No plano do crédito temos uma perspectiva tímida de redução das taxas praticadas no financiamento ao consumo, mantendo-se em patamares muito elevados, com a justificativa dos elevados índices de endividamento das famílias e inadimplência, ainda que ambos em declínio, em boa parte exatamente pelas altas taxas praticadas. As taxas estratosféricas do rotativo dos cartões é só um indicativo dessa condição.

Outro fator determinante do comportamento dos setores de consumo, comércio e varejo é a confiança do consumidor, que tem oscilado com tendencia constante de crescimento desde janeiro de 2022, ainda que nos últimos quatro meses tenha tido quedas, incluindo agora a ocorrida em janeiro deste ano.

Com base nas médias trimestrais, os patamares atuais da confiança dos consumidores e considerados desde janeiro de 2016 estão entre os maiores, apenas inferiores as do início de 2019.

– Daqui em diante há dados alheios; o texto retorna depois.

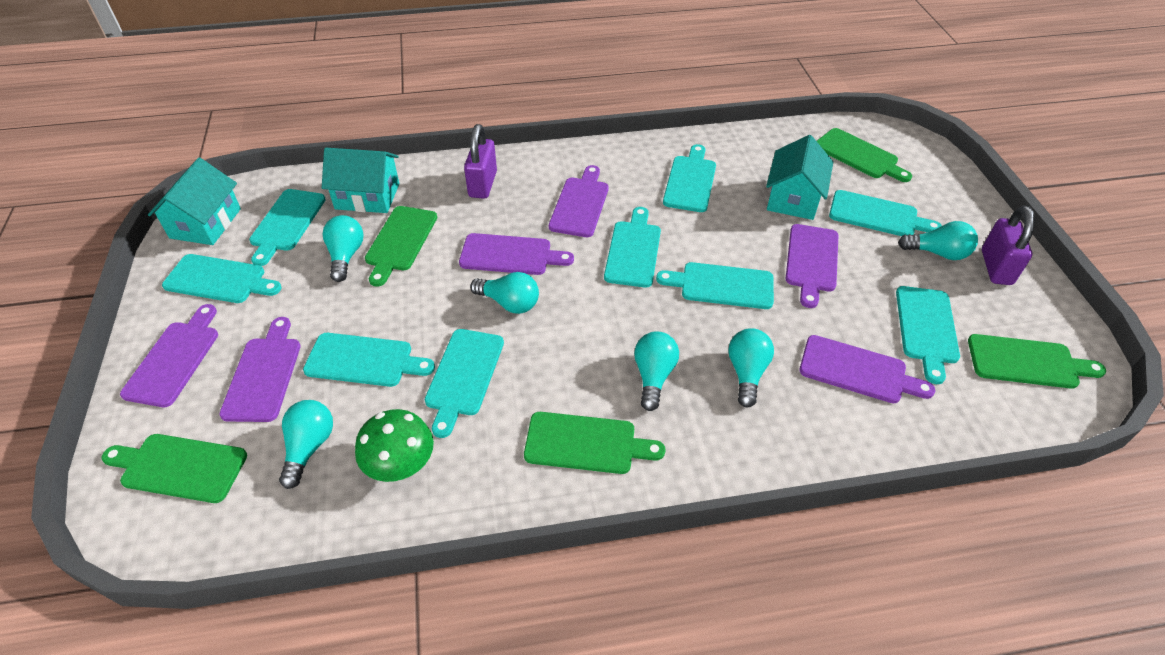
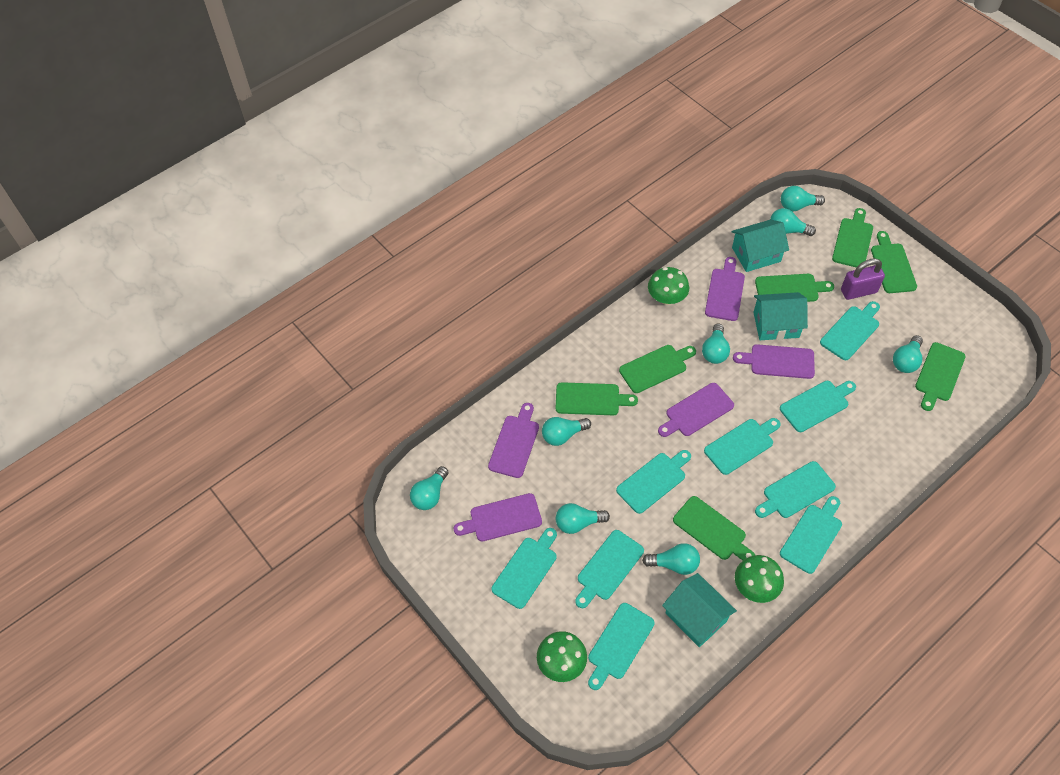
green cutting board: [102,434,247,503] [365,206,437,286] [524,412,665,474] [817,128,912,182] [968,334,1106,389] = 5 -> [556,382,638,415] [619,345,696,393] [673,496,755,561] [755,274,834,302] [832,208,873,268] [871,231,917,293] [915,342,966,411] = 7
green mushroom: [355,409,434,482] = 1 -> [537,631,587,682] [648,267,689,305] [735,555,784,603] = 3
purple cutting board: [120,304,218,407] [219,317,301,422] [459,233,574,275] [549,165,609,237] [786,224,839,308] [799,335,935,403] = 6 -> [454,493,542,542] [488,403,539,478] [658,383,734,437] [705,257,745,321] [733,344,815,379] = 5
purple padlock: [464,124,497,199] [982,206,1035,285] = 2 -> [841,258,885,300] = 1
turquoise light bulb: [279,400,333,489] [323,215,363,282] [470,272,539,314] [634,331,679,411] [728,328,774,408] [898,221,978,260] = 6 -> [410,466,449,510] [542,417,591,446] [556,503,610,534] [642,543,700,575] [702,323,730,364] [770,208,816,236] [781,186,825,211] [893,335,923,373] = 8

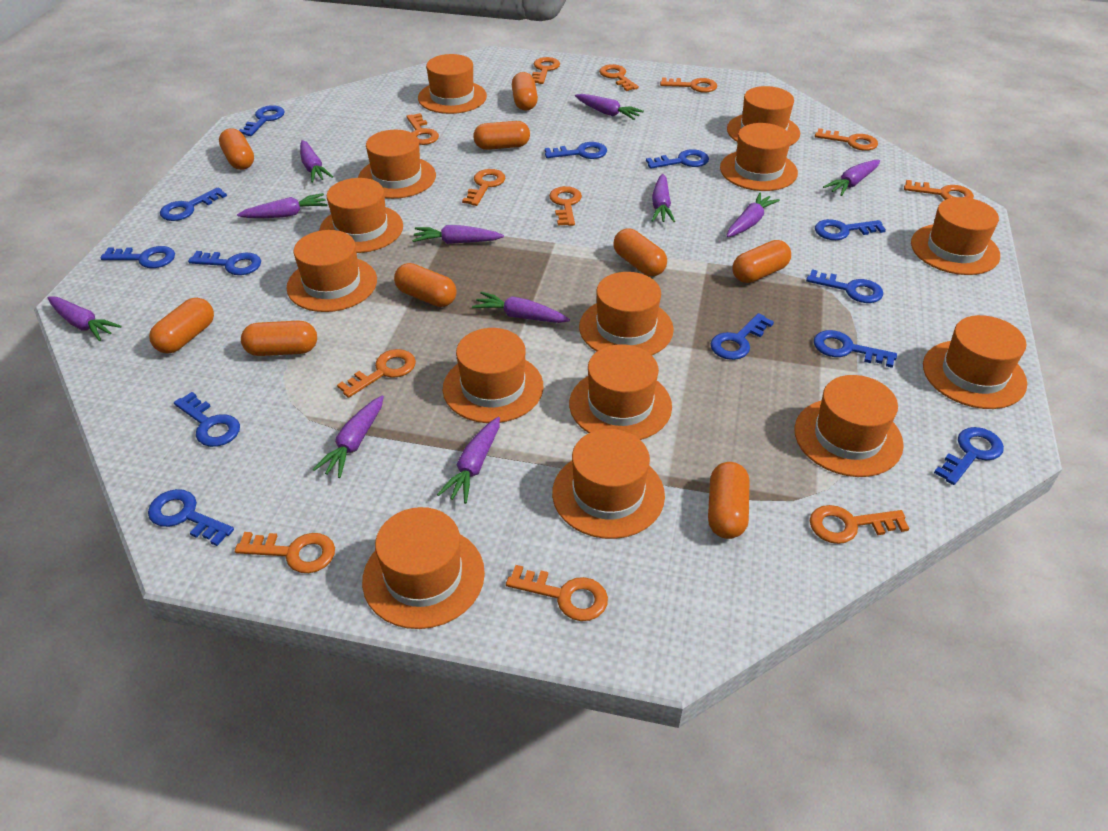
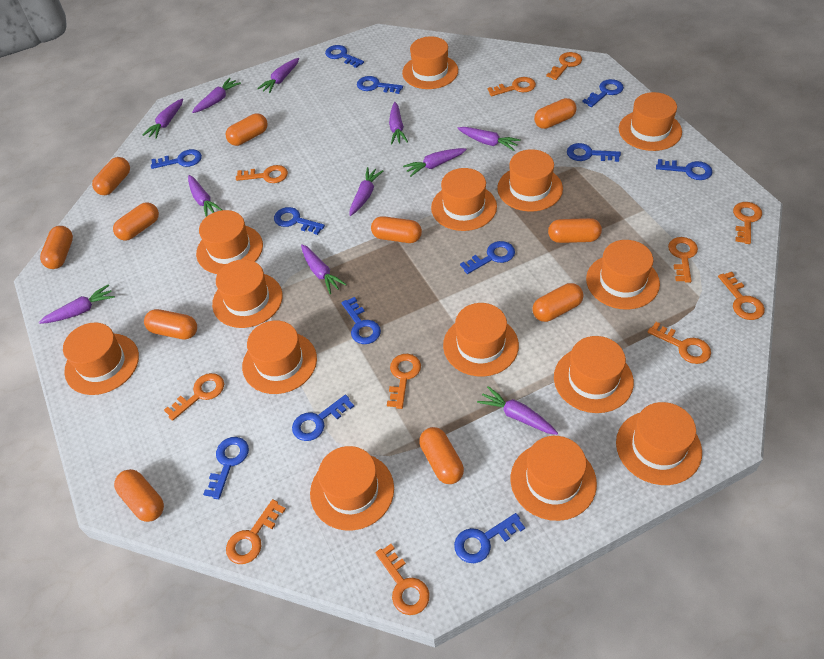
blue key: [100,246,175,268] [148,489,234,546] [160,187,227,221] [174,392,240,447] [188,251,261,275] [239,105,285,136] [545,142,607,159] [646,149,709,169] [711,313,774,360] [806,269,883,303] [814,330,897,368] [815,219,886,240] [934,427,1004,485] = 13 -> [151,149,202,169] [203,437,249,499] [274,207,325,235] [292,395,354,441] [325,45,364,68] [341,297,381,344] [357,76,403,94] [454,513,525,563] [460,241,515,274] [567,143,621,162] [583,79,624,107] [656,159,712,180] = 12
orange capsule: [149,298,214,354] [219,128,254,170] [241,320,317,356] [394,263,457,307] [473,121,530,150] [512,72,538,111] [613,228,667,276] [708,462,749,539] [733,240,791,283] = 9 -> [40,226,73,269] [92,157,130,195] [113,202,159,241] [114,469,164,522] [144,309,197,340] [226,113,268,146] [371,216,422,243] [419,427,464,484] [532,283,583,322] [534,98,577,129] [548,218,602,243] = 11
orange key: [235,532,335,573] [337,349,416,398] [406,113,439,145] [462,169,505,206] [506,565,608,621] [532,57,560,84] [549,186,582,226] [599,64,639,91] [660,77,717,93] [810,505,909,544] [815,128,878,151] [904,180,974,200] = 12 -> [164,373,224,421] [226,499,286,564] [236,165,288,183] [375,544,430,615] [387,354,421,409] [488,77,536,96] [546,52,582,80] [648,322,711,364] [668,237,698,283] [718,272,765,320] [733,202,762,244] = 11

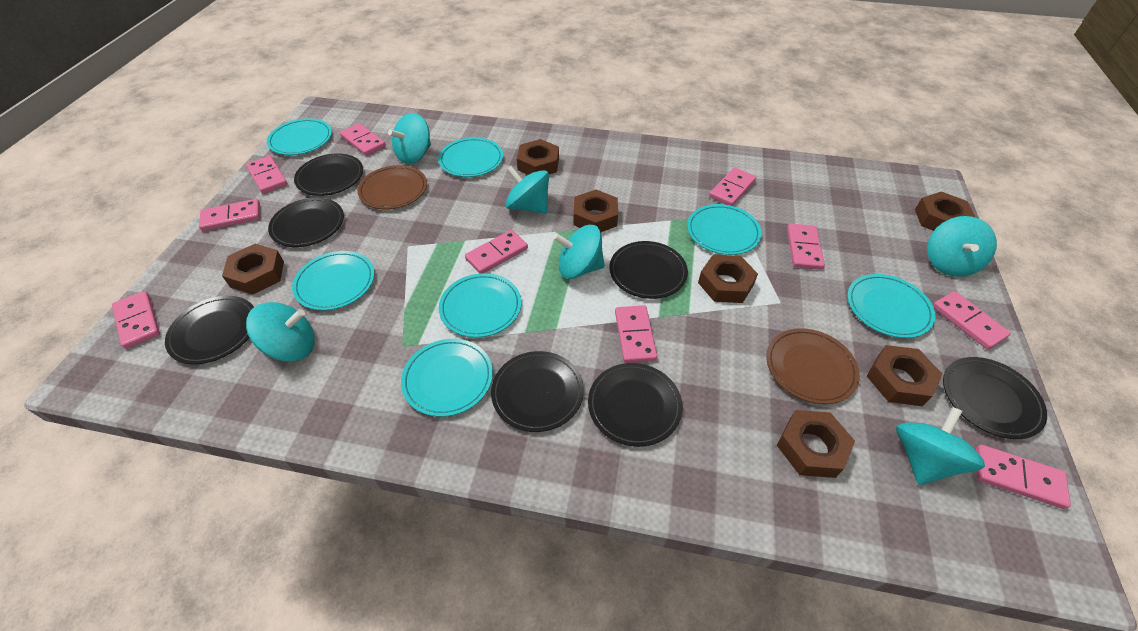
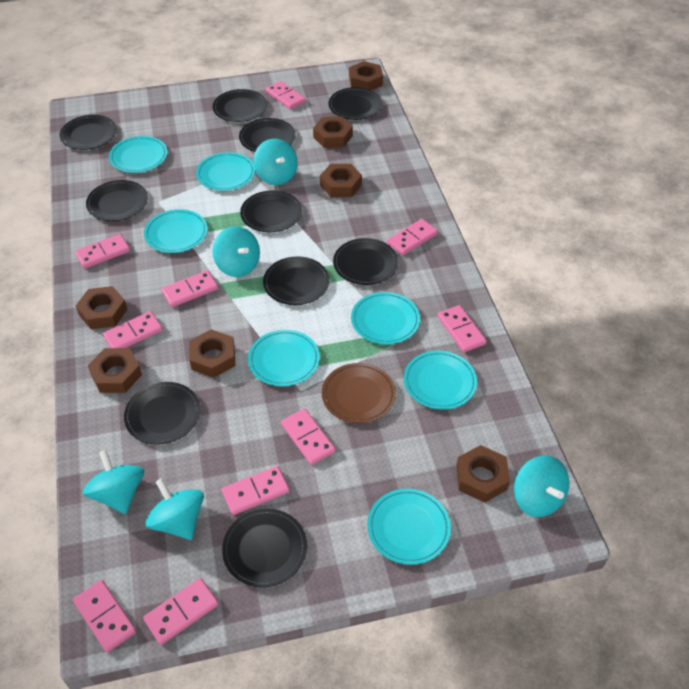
black plate: [165,296,254,364] [268,198,344,247] [294,153,363,196] [491,351,584,432] [588,363,683,447] [610,241,688,299] [943,357,1047,439] = 7 -> [60,115,117,150] [86,180,148,221] [124,382,200,445] [213,89,267,122] [222,508,307,587] [239,118,296,152] [240,190,302,232] [263,256,330,305] [328,87,383,120] [333,238,398,285] = 10
brown plate: [357,165,427,209] [766,328,860,404] = 2 -> [322,363,396,423] = 1
turquoise spinning top: [246,302,315,362] [388,113,431,164] [506,166,549,214] [553,225,605,279] [896,407,985,485] [927,216,997,277] = 6 -> [83,450,144,514] [145,478,204,540] [212,226,260,277] [254,139,298,185] [514,455,569,517] = 5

Esses são alguns dos aspectos macro que recomendam cautela com as projeções que possam ser feitas para o comportamento médio do varejo, comércio e consumo para o ano e sempre com o fundamental alerta de que médias simplificam e podem distorcer a realidade, pois setores, segmentos, regiões, formatos, categorias e canais terão comportamentos muito distintos.

Mas esse será o tema do artigo da próxima semana.

Por enquanto fica o alerta. A realidade tenderá a ser melhor do que as projeções.

Assim é e será o Brasil. Melhor que as expectativas de curto e médio prazo e muito abaixo do seu real potencial.

Marcos Gouvêa de Souza é fundador e diretor-geral da Gouvêa Ecosystem e publisher da plataforma Mercado&Consumo.